Rodolphe tenta d’argumenter mais la petite brune et deux grandes femmes, l’une blonde, l’autre rousse vinrent se placer devant Sophie et le regardèrent d’un air mauvais. Après quelques instants de réflexion il n’osa pas insister.
— Au moins va le nettoyer. Il y a du produit tue-parasites dans le placard.
Et sans plus regarder ni adresser la parole à quiconque il se rendit à sa place et se mit à taper fébrilement un mail.
Le jour durant, le petit rat, une fois correctement lavé et peigné, assista, fasciné, aux expériences de sa maîtresse, perché sur son épaule. Il l’observa analysant, manipulant et mélangeant des substances, notant les résultats dans son ordinateur et lui commentant ses manipulations. Il se tenait là, ravi d’enfin pouvoir assister à un savoir en construction.
Le soir venu, alors que tous ses collègues étaient peu à peu rentrés chez eux, Sophie demeurait au laboratoire, complètement absorbée dans ses expériences. Ses pas et ses yeux allaient de son microscope à son ordinateur, à l’armoire et à la hotte. Serge se tenait toujours sur son épaule mais, gagné peu à peu par la fatigue, s’était finalement lové dans le creux de son omoplate. Quand vint le moment habituellement dédié à la picorée et qu’il s’aperçut que sa maîtresse ne semblait pas décidée à abandonner son étude, couina pour lui dire qu’il avait faim, mais très doucement pour ne pas la perturber.
—Oh, sursauta-t-elle tout de même. Je suis désolée, quand je suis dans mes travaux j’oublie tout. Je m’en occupe.
Elle rangea prestement ses affaires et le matériel, pianota sur son téléphone.
— Voilà, c’est lancé, s’écria-t-elle en attrapant Serge, un super repas nous sera livré dans peu de temps.
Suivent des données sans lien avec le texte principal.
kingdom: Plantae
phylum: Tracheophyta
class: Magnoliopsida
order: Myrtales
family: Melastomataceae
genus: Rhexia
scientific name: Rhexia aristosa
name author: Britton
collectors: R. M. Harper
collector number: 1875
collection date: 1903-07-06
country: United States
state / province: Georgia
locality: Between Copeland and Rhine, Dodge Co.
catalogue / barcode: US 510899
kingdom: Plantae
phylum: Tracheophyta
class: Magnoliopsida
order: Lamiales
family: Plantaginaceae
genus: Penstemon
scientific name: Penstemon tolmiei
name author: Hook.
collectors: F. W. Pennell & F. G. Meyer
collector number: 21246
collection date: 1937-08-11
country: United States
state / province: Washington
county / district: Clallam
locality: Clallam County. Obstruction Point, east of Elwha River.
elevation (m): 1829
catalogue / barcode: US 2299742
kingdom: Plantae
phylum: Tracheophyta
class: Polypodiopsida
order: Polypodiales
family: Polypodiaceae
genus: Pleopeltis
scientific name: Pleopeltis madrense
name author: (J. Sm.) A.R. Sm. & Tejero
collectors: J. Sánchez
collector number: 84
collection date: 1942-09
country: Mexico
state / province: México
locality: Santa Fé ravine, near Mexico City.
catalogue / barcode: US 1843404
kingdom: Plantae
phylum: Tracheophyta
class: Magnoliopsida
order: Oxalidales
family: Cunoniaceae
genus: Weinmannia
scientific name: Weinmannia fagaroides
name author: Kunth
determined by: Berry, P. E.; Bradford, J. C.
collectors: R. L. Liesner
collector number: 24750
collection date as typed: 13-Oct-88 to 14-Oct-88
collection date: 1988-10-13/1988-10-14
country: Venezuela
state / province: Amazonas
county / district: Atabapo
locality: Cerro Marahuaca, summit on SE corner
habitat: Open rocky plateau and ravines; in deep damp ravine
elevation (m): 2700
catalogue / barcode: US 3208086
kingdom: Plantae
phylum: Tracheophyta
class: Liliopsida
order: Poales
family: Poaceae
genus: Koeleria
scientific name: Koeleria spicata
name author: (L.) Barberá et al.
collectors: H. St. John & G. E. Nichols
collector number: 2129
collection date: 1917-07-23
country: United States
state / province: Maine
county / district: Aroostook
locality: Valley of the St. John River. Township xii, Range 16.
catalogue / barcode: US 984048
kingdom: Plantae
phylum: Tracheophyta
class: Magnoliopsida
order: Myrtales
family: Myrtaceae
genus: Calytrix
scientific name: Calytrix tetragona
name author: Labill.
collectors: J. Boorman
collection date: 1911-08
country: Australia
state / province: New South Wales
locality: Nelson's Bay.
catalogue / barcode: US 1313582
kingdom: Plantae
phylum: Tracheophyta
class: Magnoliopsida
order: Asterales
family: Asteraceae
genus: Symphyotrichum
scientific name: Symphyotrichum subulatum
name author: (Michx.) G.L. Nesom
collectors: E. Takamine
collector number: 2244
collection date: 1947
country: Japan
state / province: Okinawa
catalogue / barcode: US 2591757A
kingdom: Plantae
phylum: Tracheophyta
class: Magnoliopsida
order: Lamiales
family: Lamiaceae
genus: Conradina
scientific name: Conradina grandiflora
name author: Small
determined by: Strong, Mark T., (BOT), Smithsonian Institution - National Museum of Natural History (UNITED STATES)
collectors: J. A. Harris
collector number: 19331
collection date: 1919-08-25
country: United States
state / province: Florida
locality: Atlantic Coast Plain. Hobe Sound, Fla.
En attendant je vais t’apprendre à lire.
Serge eut à peine le temps d’émettre un son qu’elle s’était dirigée vers l’estrade. Elle s’empara d’une craie et traça toutes les lettres de l’alphabet puis se mit à les enseigner au petit rat. Sophie les lui montrait et il inventa vingt-six couinements. Des lettres, ils passèrent aux syllabes, puis à quelques mots simples.
Totalement absorbés dans leur tâche ni lui ni elle n’entendit l’homme qui pénétra dans la pièce, les observa un instant puis se dirigea vers eux, un sourire cupide sur le visage.